Task details: Look through the lines below, find those with the word "Roll", and copy them.

Data shown:
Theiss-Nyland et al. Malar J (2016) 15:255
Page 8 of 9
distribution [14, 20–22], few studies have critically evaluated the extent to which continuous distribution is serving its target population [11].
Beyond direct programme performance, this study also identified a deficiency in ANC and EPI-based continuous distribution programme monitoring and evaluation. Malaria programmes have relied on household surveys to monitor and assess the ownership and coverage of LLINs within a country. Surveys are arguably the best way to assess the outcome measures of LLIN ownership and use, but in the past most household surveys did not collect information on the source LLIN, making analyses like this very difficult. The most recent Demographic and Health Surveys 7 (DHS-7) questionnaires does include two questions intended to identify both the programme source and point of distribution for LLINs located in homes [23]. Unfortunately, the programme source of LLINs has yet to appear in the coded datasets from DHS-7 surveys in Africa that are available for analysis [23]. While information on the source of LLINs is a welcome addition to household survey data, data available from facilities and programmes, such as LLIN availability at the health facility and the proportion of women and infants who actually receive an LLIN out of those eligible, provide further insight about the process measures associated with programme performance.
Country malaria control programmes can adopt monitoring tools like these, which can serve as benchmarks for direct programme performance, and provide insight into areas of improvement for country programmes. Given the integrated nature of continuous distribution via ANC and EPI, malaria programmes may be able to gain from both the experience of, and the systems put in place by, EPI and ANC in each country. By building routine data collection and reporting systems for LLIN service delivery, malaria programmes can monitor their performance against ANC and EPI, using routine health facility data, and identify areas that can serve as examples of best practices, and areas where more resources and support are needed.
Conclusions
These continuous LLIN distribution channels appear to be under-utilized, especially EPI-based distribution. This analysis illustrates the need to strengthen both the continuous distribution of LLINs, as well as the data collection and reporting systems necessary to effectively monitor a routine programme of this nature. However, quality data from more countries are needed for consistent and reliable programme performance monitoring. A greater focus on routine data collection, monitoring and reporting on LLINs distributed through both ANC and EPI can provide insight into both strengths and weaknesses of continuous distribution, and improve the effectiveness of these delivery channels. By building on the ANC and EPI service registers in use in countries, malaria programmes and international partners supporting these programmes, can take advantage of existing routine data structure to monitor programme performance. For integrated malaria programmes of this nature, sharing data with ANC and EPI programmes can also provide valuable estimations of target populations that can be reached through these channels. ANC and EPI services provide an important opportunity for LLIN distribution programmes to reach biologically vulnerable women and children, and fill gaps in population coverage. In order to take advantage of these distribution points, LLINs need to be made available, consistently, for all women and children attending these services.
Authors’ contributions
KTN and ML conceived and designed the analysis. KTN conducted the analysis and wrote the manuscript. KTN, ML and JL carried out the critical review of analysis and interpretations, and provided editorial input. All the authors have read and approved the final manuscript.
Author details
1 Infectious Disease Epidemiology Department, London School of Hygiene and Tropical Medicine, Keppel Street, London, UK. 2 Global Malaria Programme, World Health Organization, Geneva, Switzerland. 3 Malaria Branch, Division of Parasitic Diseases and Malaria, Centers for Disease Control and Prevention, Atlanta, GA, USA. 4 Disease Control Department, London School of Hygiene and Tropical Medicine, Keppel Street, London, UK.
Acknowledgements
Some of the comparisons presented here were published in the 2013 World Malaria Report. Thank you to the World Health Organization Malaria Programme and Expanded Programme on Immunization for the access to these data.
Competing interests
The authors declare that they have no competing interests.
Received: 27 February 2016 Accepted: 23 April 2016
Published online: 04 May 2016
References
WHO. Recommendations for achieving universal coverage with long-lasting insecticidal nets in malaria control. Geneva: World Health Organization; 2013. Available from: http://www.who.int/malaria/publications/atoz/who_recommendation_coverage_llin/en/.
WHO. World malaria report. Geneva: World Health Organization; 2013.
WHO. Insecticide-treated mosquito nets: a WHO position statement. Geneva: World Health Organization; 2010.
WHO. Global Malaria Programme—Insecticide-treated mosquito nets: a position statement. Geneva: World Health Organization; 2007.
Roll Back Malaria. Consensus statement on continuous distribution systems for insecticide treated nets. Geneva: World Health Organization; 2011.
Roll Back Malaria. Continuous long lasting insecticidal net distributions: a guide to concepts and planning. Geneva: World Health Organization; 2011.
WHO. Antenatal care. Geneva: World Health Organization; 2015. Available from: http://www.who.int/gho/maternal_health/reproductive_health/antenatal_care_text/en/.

Problem solution:
Roll Back Malaria. Consensus statement on continuous distribution systems for insecticide treated nets. Geneva: World Health Organization; 2011.
Roll Back Malaria. Continuous long lasting insecticidal net distributions: a guide to concepts and planning. Geneva: World Health Organization; 2011.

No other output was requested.